We use the words “lost” and “loss” to describe the last 14 months. We’ve lost friends or relatives to death. We’ve lost a year of our lives. We’ve lost income, security and the ability to move freely through the world.
We have lost a lot. Experiencing loss is universal. Here’s the question that interests me right now: “How will we now grieve our losses and move forward?” My clergy friends, speaking of grief and lament, say they are trying to help their faithful find ways to embrace the grief, making sense of their losses. One pastor said, “I think the post-COVID church will be one marked by that sad journey. But it’s so hard to get your head around grieving millions of people and the hundreds of millions of lost years of our lives.”
From the get-go, the biblical story is marked by grief. Early in Genesis we read that “God was grieved that He made humankind on earth. God’s heart was filled with pain.” The prophet Isaiah said the coming Messiah would “be a man of sorrow and acquainted with grief.” The entire book of Lamentations in the Old Testament is collection of poetic laments, grieving the destruction of Jerusalem in 586 BCE. Two-thirds of the Psalms are laments and songs of struggles over loss. The entire book of Job is a classic struggle with grief and loss. The book of Hebrews says Jesus himself grieved powerfully by offering up “prayers and petitions with loud cries and tears.”
And yet, so many of us grew up in families where we weren’t taught much about grief or how to grieve. In my family, a phrase we often heard was, “Well, it is just one of those things. We have to move on now.” I wouldn’t have said these words when I was growing up, but I think I realized there is a lot of “not yet” when we prayed “Your Kingdom come.” I dutifully prayed “Your Kingdom Come,” but I don’t think I had much understanding or hope when I did. That’s still a struggle, if I’m totally honest. Indeed, there is a lot of inherent tension in that phrase. And why? Because God’s final Kingdom has not yet fully come.

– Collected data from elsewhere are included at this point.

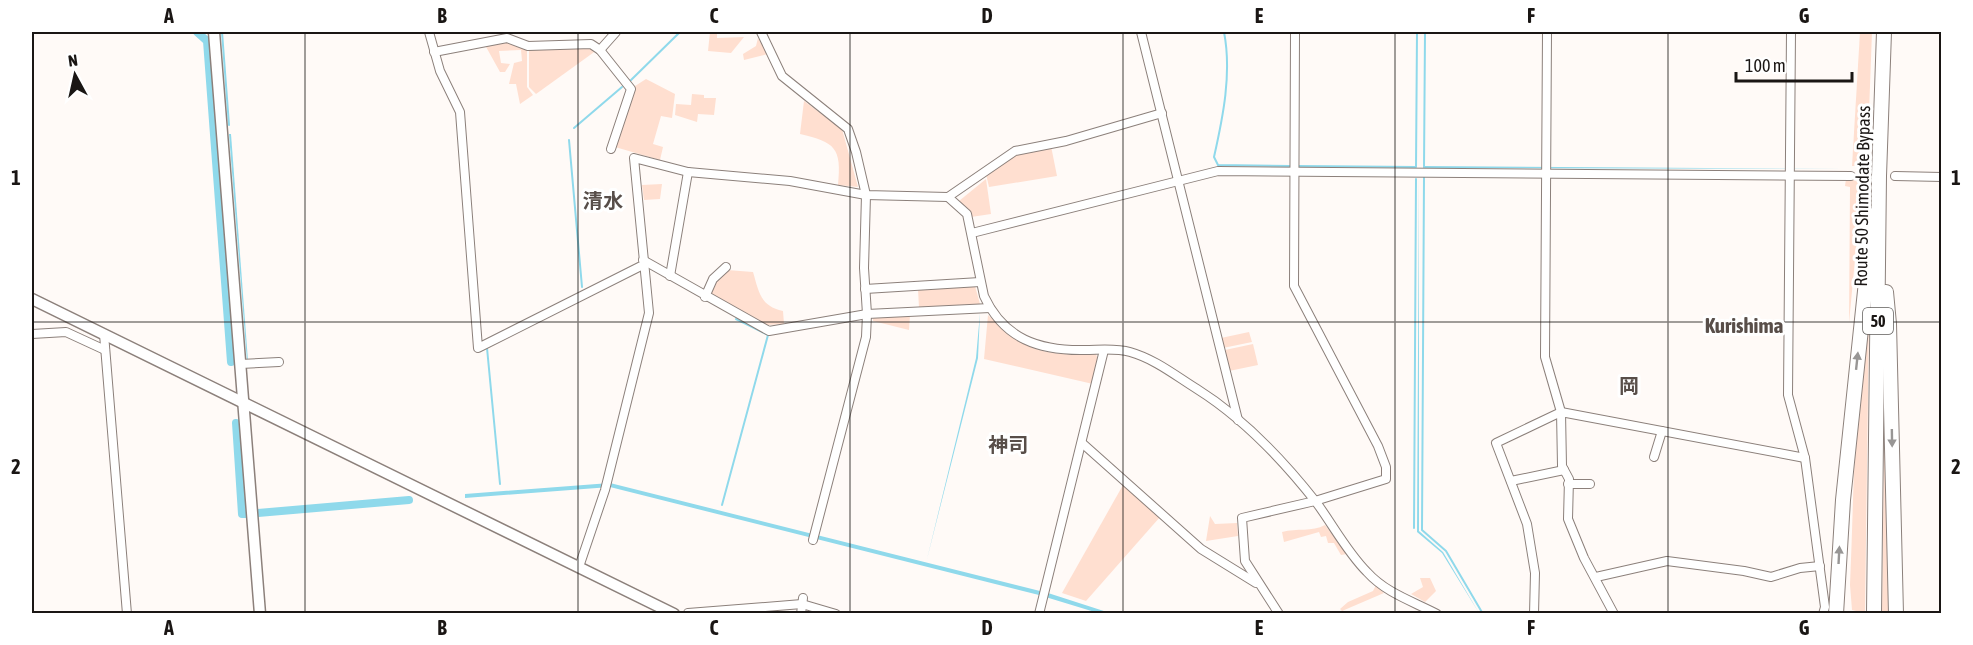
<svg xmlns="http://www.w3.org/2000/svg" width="1973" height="645" viewBox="0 0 1973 645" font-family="'Asap Condensed','Noto Sans JP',sans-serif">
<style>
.green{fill:#ffdfd0}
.water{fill:#8fd9eb}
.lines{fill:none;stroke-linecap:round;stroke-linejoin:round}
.stream{stroke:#8fd9eb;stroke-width:2}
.canal{stroke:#8fd9eb;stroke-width:8}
.minor-casing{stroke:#8c807b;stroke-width:10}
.tertiary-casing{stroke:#8c807b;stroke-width:13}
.trunk-casing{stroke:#8c807b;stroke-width:16}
.minor{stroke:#fff;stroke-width:8}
.tertiary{stroke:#fff;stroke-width:10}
.trunk{stroke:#fff;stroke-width:14}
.oneway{fill:#989695}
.grid{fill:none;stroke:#1a1614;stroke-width:1.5;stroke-opacity:0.55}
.labels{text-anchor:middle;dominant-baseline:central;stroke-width:6;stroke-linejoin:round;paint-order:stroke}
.shield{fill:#fff;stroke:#5f5c5a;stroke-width:1.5}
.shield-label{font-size:16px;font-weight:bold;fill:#1a1614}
.street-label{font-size:18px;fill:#1a1614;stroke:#fff}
.neighbourhood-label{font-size:20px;font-weight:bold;fill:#584e49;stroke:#fff}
.quarter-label{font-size:21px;font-weight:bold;fill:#584e49;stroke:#fff}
.neatline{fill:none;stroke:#1a1614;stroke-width:2}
.grid-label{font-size:20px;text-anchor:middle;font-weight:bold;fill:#1a1614}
</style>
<rect width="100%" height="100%" fill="#fffaf7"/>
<g class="green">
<path d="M710 32H717V38L744 37 731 53 708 51Z"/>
<path d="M1860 32H1872L1867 166H1852Z"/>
<path d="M758 38 768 54 744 60 743 54 756 46Z"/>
<path d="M506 41 527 48V87L533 95 520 104 516 84H509L514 63 522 61 521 50 499 51 501 63 510 64 505 72H500L485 45Z"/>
<path d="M578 44 597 50 536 94 529 87V48Z"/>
<path d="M646 79 675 94 672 118 661 116 653 144 663 147 660 160 615 147 632 88Z"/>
<path d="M692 94 704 95V98H716L714 115 698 114 697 122 675 115 676 104 691 105Z"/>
<path d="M804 101 842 129 858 187 838 185C842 148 835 142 800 134Z"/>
<path d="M1051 146 1057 176 989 187 986 174 1008 157Z"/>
<path d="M1853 173 1863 174 1849 323 1850 187 1845 186 1846 179Z"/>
<path d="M986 179 991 214 971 217 959 201Z"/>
<path d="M662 184 660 199 644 200 642 185Z"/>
<path d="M727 270 753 272C759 292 760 306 783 311L784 324 768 325 710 294 716 280Z"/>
<path d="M975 286 980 304 919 307 918 290Z"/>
<path d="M910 315 909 330 873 321V318Z"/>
<path d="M988 315C1014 339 1026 351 1064 354 1075 355 1086 352 1096 354L1098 360 1093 384 984 359Z"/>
<path d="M1869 319 1865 613 1852 610 1850 585C1854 497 1853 406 1869 319Z"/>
<path d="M1249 332 1252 342 1223 348 1221 338Z"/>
<path d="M1253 344 1258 365 1229 371 1225 350Z"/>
<path d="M1885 378 1890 604 1888 612H1882Z"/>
<path d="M1123 485 1160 517 1086 601 1062 593Z"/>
<path d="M1210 516 1215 524 1237 523 1238 536 1206 541Z"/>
<path d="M1325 525 1347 554 1341 555 1334 543H1328L1326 536 1321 537 1319 532 1284 542 1282 532C1297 528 1312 532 1325 525Z"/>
<path d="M1420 578H1430L1436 591 1425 602 1411 594 1423 587Z"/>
<path d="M1376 585 1384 593 1342 611 1340 609 1348 602 1373 591Z"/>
</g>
<g class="water">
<path d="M229 134H231L248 361H247Z"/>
<path d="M1424 166 1845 169 1423 168Z"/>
<path d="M1419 177V531L1443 552 1479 613 1442 553 1417 532Z"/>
<path d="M980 313 978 358 927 559 976 358Z"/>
<path d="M610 483 1048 593 1110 613H1098L1039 595 610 487 465 498V494Z"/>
</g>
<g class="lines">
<g class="stream">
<path d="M222 32 229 125"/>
<path d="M1224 32C1232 73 1223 117 1214 157L1218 165 1290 166"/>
<path d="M630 81 680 32"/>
<path d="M574 128 622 87"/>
<path d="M569 140 582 287"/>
<path d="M1298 166 1416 167 1417 32"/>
<path d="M1424 167 1425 32"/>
<path d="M1424 177 1422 530 1446 551 1483 614"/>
<path d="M487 348 500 484"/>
<path d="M722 505 768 335 736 319"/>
<path d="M1414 528 1416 179"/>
</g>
<g class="canal">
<path d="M197 32 207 41 231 362"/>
<path d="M236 423 242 514H247"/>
<path d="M258 513 409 500"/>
</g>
<g class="minor-casing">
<g id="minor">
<path d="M429 32 440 71 460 112 478 348 643 265"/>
<path d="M761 32 782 76 848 129 856 152 866 195 864 268 867 314 866 337 813 540"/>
<path d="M1141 32 1238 420"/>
<path d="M1547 32 1545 357 1561 412 1562 466 1569 479 1568 519 1584 558 1614 614"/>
<path d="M1791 32 1788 395 1805 458 1825 607 1823 614"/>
<path d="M600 50 616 32"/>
<path d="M434 52 507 38 528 46 591 44 600 50 631 89 611 149"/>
<path d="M1895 176 1942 177"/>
<path d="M948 197 1015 151 1066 141 1162 113"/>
<path d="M972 233 1218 171 1851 176"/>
<path d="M643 260 769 331 867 314 990 308"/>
<path d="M670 276 688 172"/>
<path d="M865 289 980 282"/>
<path d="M705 297 713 279 726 267"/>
<path d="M32 334 66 332 105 350"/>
<path d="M104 334 127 614"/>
<path d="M240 364 279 362"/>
<path d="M1082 443 1201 549 1256 583"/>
<path d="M1654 457 1662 431"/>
<path d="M1511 481 1564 470"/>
<path d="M1568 484H1590"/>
<path d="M579 567 605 490 649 313 634 158 688 172 790 181 866 195 948 197 967 214 984 296C1004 339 1039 351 1085 350 1099 350 1116 348 1130 352 1155 359 1176 376 1197 389 1243 418 1283 460 1316 502 1333 525 1347 552 1367 572 1386 593 1412 601 1437 614"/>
<path d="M1596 577 1667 561 1744 571 1771 577 1800 568 1820 566"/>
<path d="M688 613 802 604 836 614"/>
<path d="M801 614 803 598"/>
<path d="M1039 614 1104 350"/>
<path d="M1279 614 1245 561 1242 518 1315 501 1386 479V467L1378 446 1294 286 1295 32"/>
<path d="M1534 614 1535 573 1527 524 1496 443 1561 412 1805 458"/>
</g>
</g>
<g class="tertiary-casing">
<g id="tertiary">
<path d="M214 32 260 614"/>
<path d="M32 299 674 614"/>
</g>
</g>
<g class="trunk-casing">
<g id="trunk">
<path d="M1886 292 1889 324 1896 614"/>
<path d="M1836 614 1843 500 1873 215"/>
<path d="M1874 614 1879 176 1884 32"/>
</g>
</g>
<use href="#minor" class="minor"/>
<use href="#tertiary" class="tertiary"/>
<use href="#trunk" class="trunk"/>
</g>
<defs><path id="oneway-solid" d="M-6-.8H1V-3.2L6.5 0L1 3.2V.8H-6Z" transform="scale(1.5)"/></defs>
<g class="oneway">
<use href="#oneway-solid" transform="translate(1857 361) rotate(-84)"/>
<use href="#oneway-solid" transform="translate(1892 438) rotate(89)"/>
<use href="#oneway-solid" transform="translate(1839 555) rotate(-87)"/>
</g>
<path class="grid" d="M305 32V614M578 32V614M850 32V614M1123 32V614M1395 32V614M1668 32V614M32 322H1942"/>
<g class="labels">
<rect class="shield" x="1863" y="308" width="30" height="26" rx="4.5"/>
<g class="shield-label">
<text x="1878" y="321">50</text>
</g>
<g class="street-label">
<text transform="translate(1862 196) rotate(-89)">Route 50 Shimodate Bypass</text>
</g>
<g class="neighbourhood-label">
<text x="603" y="200">清水</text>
<text x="1629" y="385">岡</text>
<text x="1008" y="444">神司</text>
</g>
<g class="quarter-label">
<text x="1744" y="325">Kurishima</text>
</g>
</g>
<rect width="1973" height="645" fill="none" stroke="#ffffff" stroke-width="66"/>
<g transform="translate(75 75) rotate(352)" stroke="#ffffff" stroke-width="4.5" paint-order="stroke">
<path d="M0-4.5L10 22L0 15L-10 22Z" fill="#1a1614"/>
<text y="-9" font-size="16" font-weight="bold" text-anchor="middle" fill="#1a1614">N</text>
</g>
<path d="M1736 72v9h116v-9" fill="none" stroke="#1a1614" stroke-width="3"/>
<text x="1745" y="72" font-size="18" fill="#1a1614" stroke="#ffffff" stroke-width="4.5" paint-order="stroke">100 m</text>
<rect x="33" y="33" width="1907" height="579" class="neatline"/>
<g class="grid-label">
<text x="169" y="23">A</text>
<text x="442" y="23">B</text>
<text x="714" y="23">C</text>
<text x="987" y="23">D</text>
<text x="1259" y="23">E</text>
<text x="1531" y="23">F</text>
<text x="1804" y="23">G</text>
<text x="16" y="185">1</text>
<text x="1956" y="185">1</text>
<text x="16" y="474">2</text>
<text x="1956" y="474">2</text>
<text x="169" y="635">A</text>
<text x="442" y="635">B</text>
<text x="714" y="635">C</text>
<text x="987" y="635">D</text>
<text x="1259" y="635">E</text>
<text x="1531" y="635">F</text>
<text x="1804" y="635">G</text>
</g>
</svg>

What happens when we do willingly embrace the tension of knowing that God’s Kingdom is not fully here? Well, we often find ourselves smack in the middle of a confusing in-between state where there are no easy answers or quick solutions. And who likes being in that state? Still, that state does appear to be a central part of the whole grieving process — the confusing in-between.

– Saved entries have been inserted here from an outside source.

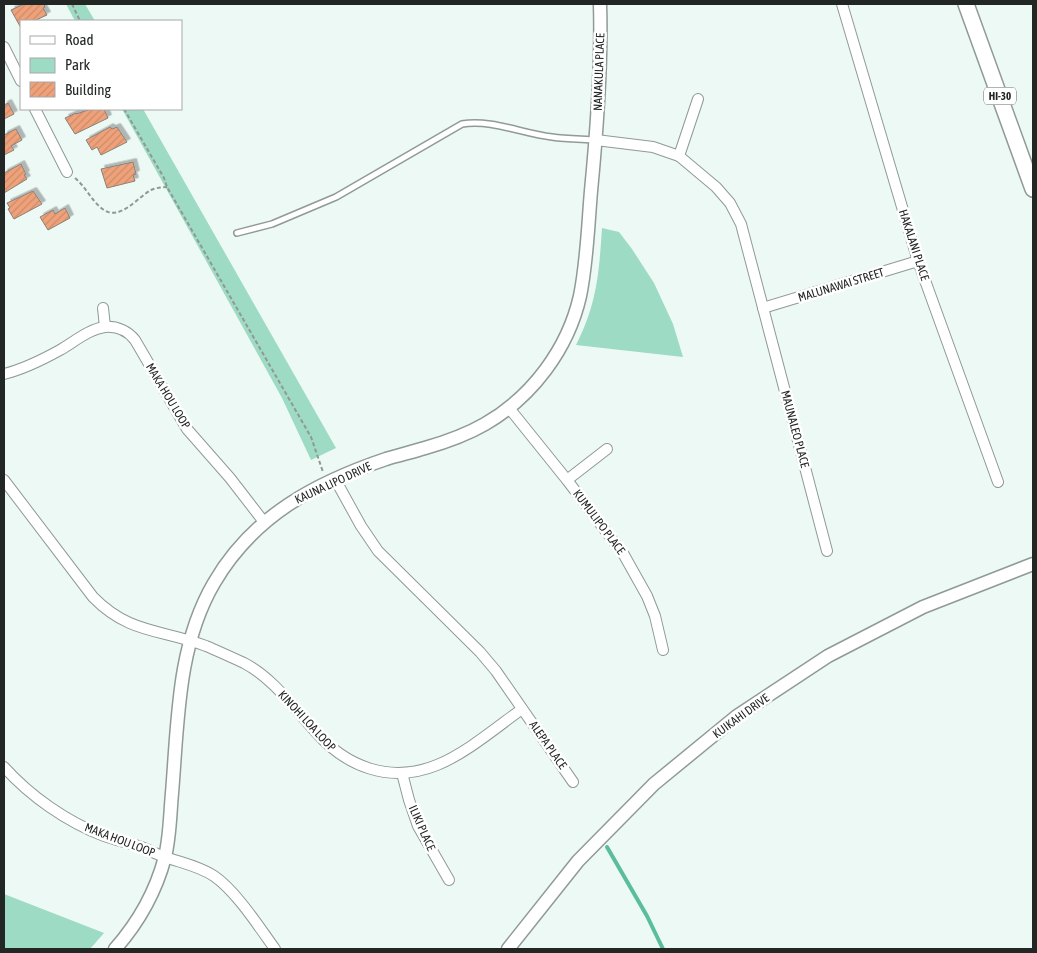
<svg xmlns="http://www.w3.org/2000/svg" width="1037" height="953" font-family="'Asap Condensed',sans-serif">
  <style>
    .green { fill: #9edbc4 }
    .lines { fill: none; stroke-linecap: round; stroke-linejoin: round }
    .stream { stroke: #5abd9c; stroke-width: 4 }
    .building { fill: url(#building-hatch); stroke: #89807b; filter: url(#shadow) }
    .service-casing { stroke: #909a96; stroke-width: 8 }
    .minor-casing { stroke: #909a96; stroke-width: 12 }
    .tertiary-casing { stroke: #909a96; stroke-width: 15 }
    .primary-casing { stroke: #909a96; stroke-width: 18 }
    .path { stroke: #909895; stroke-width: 2; stroke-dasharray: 4 2.5; stroke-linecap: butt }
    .service { stroke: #fff; stroke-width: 5 }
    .minor { stroke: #fff; stroke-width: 10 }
    .tertiary { stroke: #fff; stroke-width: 12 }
    .primary { stroke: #fff; stroke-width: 15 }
    .labels { text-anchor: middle; stroke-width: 5; stroke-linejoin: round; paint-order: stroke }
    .shield { fill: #fff; stroke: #646766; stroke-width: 1 }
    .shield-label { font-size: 11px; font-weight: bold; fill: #222625 }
    .street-label { font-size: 12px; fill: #222625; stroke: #fff }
  </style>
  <defs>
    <pattern id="building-hatch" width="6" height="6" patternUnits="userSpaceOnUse" patternTransform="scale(1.25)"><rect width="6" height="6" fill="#efa27a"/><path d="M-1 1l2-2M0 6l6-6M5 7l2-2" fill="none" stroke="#cd8b69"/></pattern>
    <filter id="shadow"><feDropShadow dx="3.5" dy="-3.5" stdDeviation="0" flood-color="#0004"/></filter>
  </defs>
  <rect width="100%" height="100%" fill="#edf9f4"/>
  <g class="green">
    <path d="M66,4H85L95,21H75Z"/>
    <path d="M122,109H143L336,448L311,460L282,398Z"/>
    <path d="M602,228L619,232L632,249L654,283L673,324L683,357L576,345C597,304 599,273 602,228Z"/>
    <path d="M4,894L104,933L90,949H4Z"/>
  </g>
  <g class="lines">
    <path class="stream" d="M607,847L647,916L663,949"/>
  </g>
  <g class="building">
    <path d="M24,4H44L45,7L43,8L47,15L36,20V21H21V28L11,10Z"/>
    <path d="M8,103L14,114L4,119V105Z"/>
    <path d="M91,109H104L108,118L75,134L65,118L76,113V114Z"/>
    <path d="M110,127L112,129L117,127L127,142L101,155L97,147L92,150L86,140Z"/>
    <path d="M16,129L22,140L11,146L14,150L4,155V135Z"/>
    <path d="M133,162L136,174L133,175L135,181L107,188L101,169Z"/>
    <path d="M21,164L26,174L24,175L27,179L4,193V173Z"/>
    <path d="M33,191L42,204L14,219L8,209L10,208L7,203Z"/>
    <path d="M65,208L70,218L48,230L40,217L53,210L55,214Z"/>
  </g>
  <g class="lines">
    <defs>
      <path id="service" d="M237,233L272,224L336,197L462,124C492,119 523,134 552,137C566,139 581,139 596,140"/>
      <g id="minor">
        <path d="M842,4L918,261L998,482"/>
        <path d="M4,47L21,81"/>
        <path d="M35,109L67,172"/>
        <path d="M596,140L653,147L679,156L716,187L730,203L741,224L827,551"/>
        <path d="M679,156L698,99"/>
        <path d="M103,308L105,327"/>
        <path d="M763,308L918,261"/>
        <path d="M4,374C24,369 42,360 60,350C74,342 89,329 105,327C117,326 128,331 135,340L187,429L230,478L264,522"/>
        <path d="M509,408L567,480L624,555L647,596L655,616L663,650"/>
        <path d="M335,479L361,526L378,551L480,652L496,671L573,782"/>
        <path d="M4,480L93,597C129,634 161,629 206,646C218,651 231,657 244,663C273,678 293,707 315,731C346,767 390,784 437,765C465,754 497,727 522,709"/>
        <path d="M567,480L607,449"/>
        <path d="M4,767C30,796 67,822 104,836C117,841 131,843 144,848C151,851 158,855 165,857C182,863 199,866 214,876C236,891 259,927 275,949"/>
        <path d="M402,773L409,800L418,826L449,880"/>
      </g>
      <g id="tertiary">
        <path d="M115,949C138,923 156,891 165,857C170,836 170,815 172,793C178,722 177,646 214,583C253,516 315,483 386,459C399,455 412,452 425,448C446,442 466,435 485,424C532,397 568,349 580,296C587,262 588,226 591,191C597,129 602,66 600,4"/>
        <path d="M508,949L578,861L654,784L737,716L828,656L923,607L1033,564"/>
      </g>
      <path id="primary" d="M966,4L1033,189"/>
    </defs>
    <use href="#service" class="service-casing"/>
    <use href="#minor" class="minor-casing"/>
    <use href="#tertiary" class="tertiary-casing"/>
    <use href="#primary" class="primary-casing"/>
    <g class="path">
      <path d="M72,4L80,21"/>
      <path d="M124,109L164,178L167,187L311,437L323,472"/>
      <path d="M75,178C86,187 92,202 104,210C120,221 138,197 151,190C156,188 161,187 167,187"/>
    </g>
    <use href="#service" class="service"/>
    <use href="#minor" class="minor"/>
    <use href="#tertiary" class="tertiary"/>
    <use href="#primary" class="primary"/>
  </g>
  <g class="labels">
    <rect class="shield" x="984" y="87.5" width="32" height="17" rx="4"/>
    <g class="shield-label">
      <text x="1000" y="100">HI-30</text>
    </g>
    <g class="street-label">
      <text transform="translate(599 72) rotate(-88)" y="4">NANAKULA PLACE</text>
      <text transform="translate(914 245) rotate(72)" y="4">HAKALANI PLACE</text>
      <text transform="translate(841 285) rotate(-17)" y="4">MALUNAWAI STREET</text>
      <text transform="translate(168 396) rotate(59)" y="4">MAKA HOU LOOP</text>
      <text transform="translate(795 429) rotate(75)" y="4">MAUNALEO PLACE</text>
      <text transform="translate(333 483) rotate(-25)" y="4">KAUNA LIPO DRIVE</text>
      <text transform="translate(599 522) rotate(53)" y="4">KUMULIPO PLACE</text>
      <text transform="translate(741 716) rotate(-36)" y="4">KUIKAHI DRIVE</text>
      <text transform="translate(307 721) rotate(47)" y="4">KINOHI LOA LOOP</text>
      <text transform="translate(548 745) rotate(55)" y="4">ALEPA PLACE</text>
      <text transform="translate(422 828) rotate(66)" y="4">ILIKI PLACE</text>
      <text transform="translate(120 840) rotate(21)" y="4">MAKA HOU LOOP</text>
    </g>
  </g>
  <rect width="1037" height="953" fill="none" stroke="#222625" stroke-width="10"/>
  <rect x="20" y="20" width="162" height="90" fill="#ffffff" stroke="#a7a8a8"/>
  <rect x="30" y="36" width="25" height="8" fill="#ffffff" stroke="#a7a8a8"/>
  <text x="65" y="45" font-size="15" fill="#222625">Road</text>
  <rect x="30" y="58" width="25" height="15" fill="#9edbc4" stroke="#a7a8a8"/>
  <text x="65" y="70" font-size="15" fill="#222625">Park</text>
  <rect x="30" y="82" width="25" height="15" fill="url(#building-hatch)" stroke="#a7a8a8"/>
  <text x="65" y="95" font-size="15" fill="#222625">Building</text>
</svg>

We know we don’t always get our miracles. Mostly there is just a whole of waiting. It’s easy to lose hope. Joseph in the book of Genesis waited for decades to be reunited and reconciled with his brothers who had sold him into slavery and figured he was dead. Moses waited in the desert 40 years before God called him. For years, Hannah, mother of the prophet Samuel, waited and desperately longed to conceive, crying out to God with bitter tears. Elizabeth, the mother of John the Baptist, nearly gave up hope of ever having a child, when at last she conceived in her old age.
One of the hardest parts of grieving is the longing and the waiting, and the realization that we are not God. The truest sign of Christian maturity may be accepting that there is so much mystery in life that we just do not understand.
But if we hang in there, hard as it is – accepting that things are what they are (like the Covid pandemic) and do our best to live in the present moment – one day our feelings of grief may begin to give birth to something new. If we allow sorrow to do its work, it has an uncanny ability to wear away the masks we present to the world. They start to dissolve. In fact, the degree to which we grieve our losses really does become the degree to which we are compassionate toward other people. A man I once befriended after he lost his daughter, paid me a compliment when he told me, “You are a safe person to be around. You didn’t try to fix me. You never pretend all is well. You mostly listen. I like that.”
After Job’s awful ordeal he finally experienced God’s presence. We can hope that God’s response might also one day be ours, too. “My ears had heard of you, but now my eyes have seen you.”
While we wait, it would does us well to ponder, perhaps with bitter tears, the words of Pastor Barbara Brown Taylor: “I learn things in the dark that I never could learn in the light, things that saved my life over and over again. So there really is only one logical conclusion, I need darkness as much as I need light.”